Aux 2 premiers retournements, le pas est réduit de moitié. Pour l’estimation du seuil, seules les valeurs de retournement obtenues avec le pas final sont prises en compte. On obtient par exemple un seuil de 4,83 pour le premier staircase, et de 5,33 pour le deuxième. La valeur finale retenue pour l’estimation du seuil sera alors de 5,08.

Méthode du choix forcé

Toutes les méthodes présentées jusqu’ici sont des méthodes dites subjectives, car elles reposent sur ce que le sujet dit percevoir, et dépend donc du critère que le sujet se fixe pour déterminer s’il a perçu ou non le stimulus. Certaines personnes auront par exemple un critère relativement haut afin de minimiser le risque de s’être trompé en affirmant avoir perçu le stimulus. D’autres au contraire auront un critère personnel relativement bas pour minimiser le risque de s’être trompés en affirmant cette fois-ci ne pas avoir perçu le stimulus.
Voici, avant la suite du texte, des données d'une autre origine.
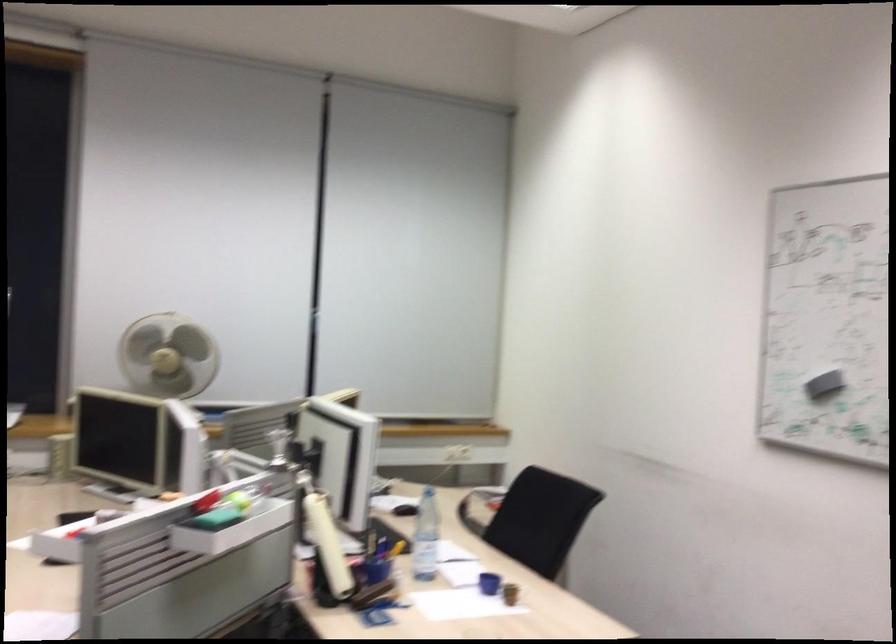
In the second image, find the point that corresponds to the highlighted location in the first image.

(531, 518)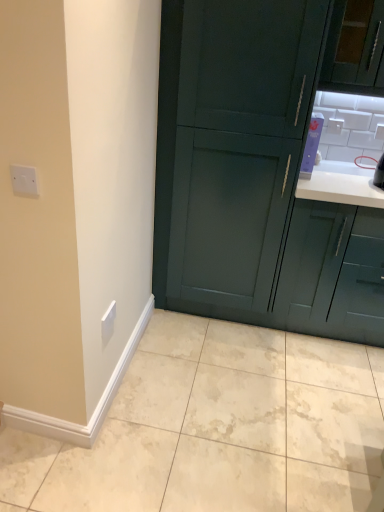
Question: Looking at their shapes, would you say beige marble tile at lower center is wider or thinner than matte teal cabinet at upper right, the second cabinetry in the left-to-right sequence?

Choices:
 (A) thin
 (B) wide

Answer: (B)

Question: Does point (152, 443) appear closer or farther from the camera than point (344, 266)?

Choices:
 (A) farther
 (B) closer

Answer: (B)

Question: Based on their relative distances, which object is farther from the white plastic electric outlet at upper right, which appears as the second electric outlet when viewed from the back?

Choices:
 (A) beige marble tile at lower center
 (B) matte teal cabinet at upper right, the second cabinetry in the left-to-right sequence
 (C) white plastic electric outlet at lower left, acting as the third electric outlet starting from the back
 (D) white glossy electric outlet at upper center, the fourth electric outlet from the front
 (E) dark green wood cabinet at center, placed as the 2th cabinetry when sorted from right to left

Answer: (A)

Question: Estimate the real-world distances between objects in this image. Which object is farther from the beige marble tile at lower center?

Choices:
 (A) white glossy electric outlet at upper center, which is counted as the 3th electric outlet, starting from the left
 (B) white plastic electric outlet at lower left, acting as the fourth electric outlet starting from the top
 (C) dark green wood cabinet at center, placed as the 2th cabinetry when sorted from right to left
 (D) white plastic electric outlet at upper left, acting as the fourth electric outlet starting from the right
 (E) matte teal cabinet at upper right, the second cabinetry in the left-to-right sequence

Answer: (A)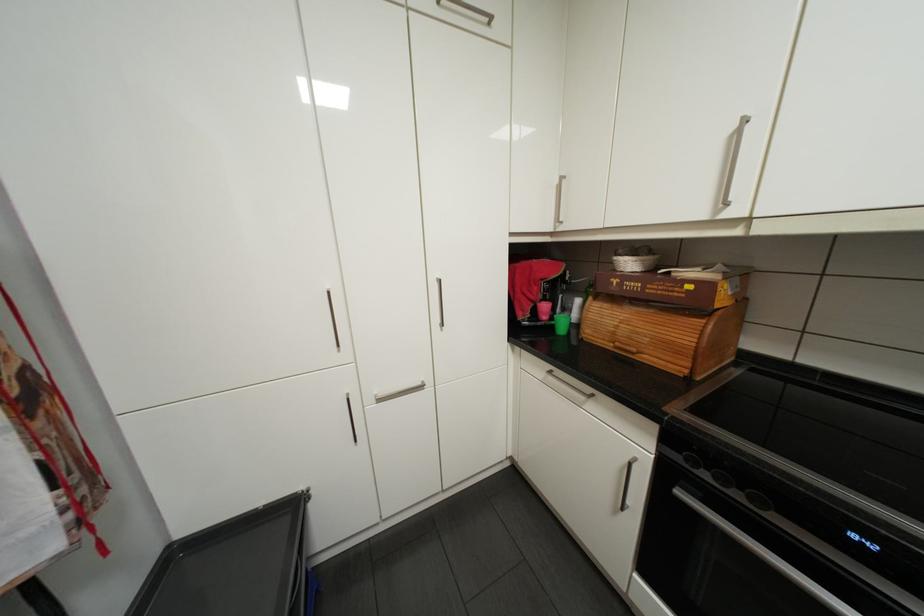
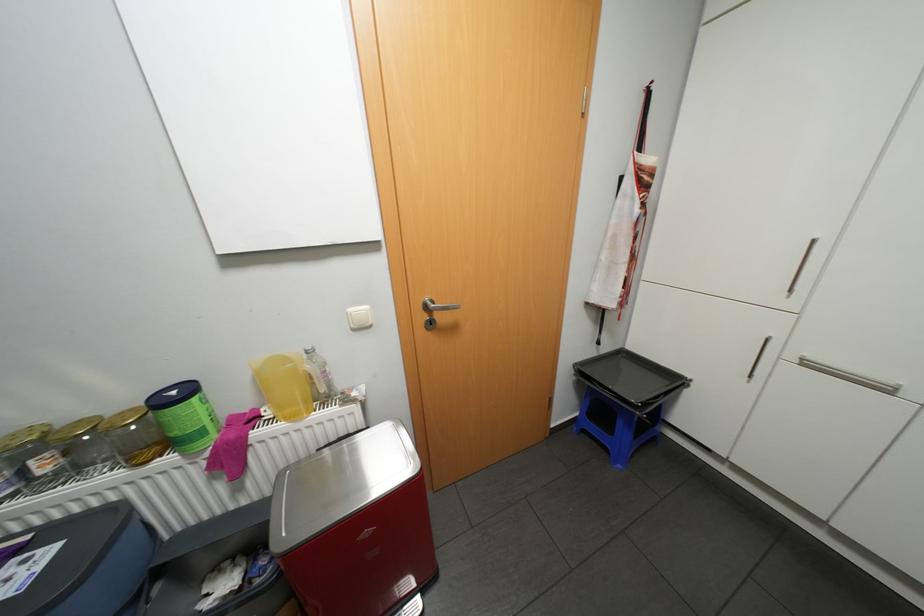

La méthode du choix forcé est une méthode plus objective, où l’expérimentateur force le sujet à faire une réponse positive à chaque test. Par exemple, au lieu d’utiliser une lampe et de demander au sujet s’il a perçu de la lumière, on peut utiliser deux lampes de part et d’autre d’un point de fixation, n’en allumer qu’une de façon aléatoire et forcer le sujet à dire de quel côté il a vu de la lumière. Le résultat ainsi obtenu est plus précis : des stimuli sont encore discernés dans des tests à choix forcés (70 à 75% de choix corrects) lorsque l’intensité est inférieure aux seuils établis par des méthodes non-forcées et plus subjectives (Sekuler et Blake 2001).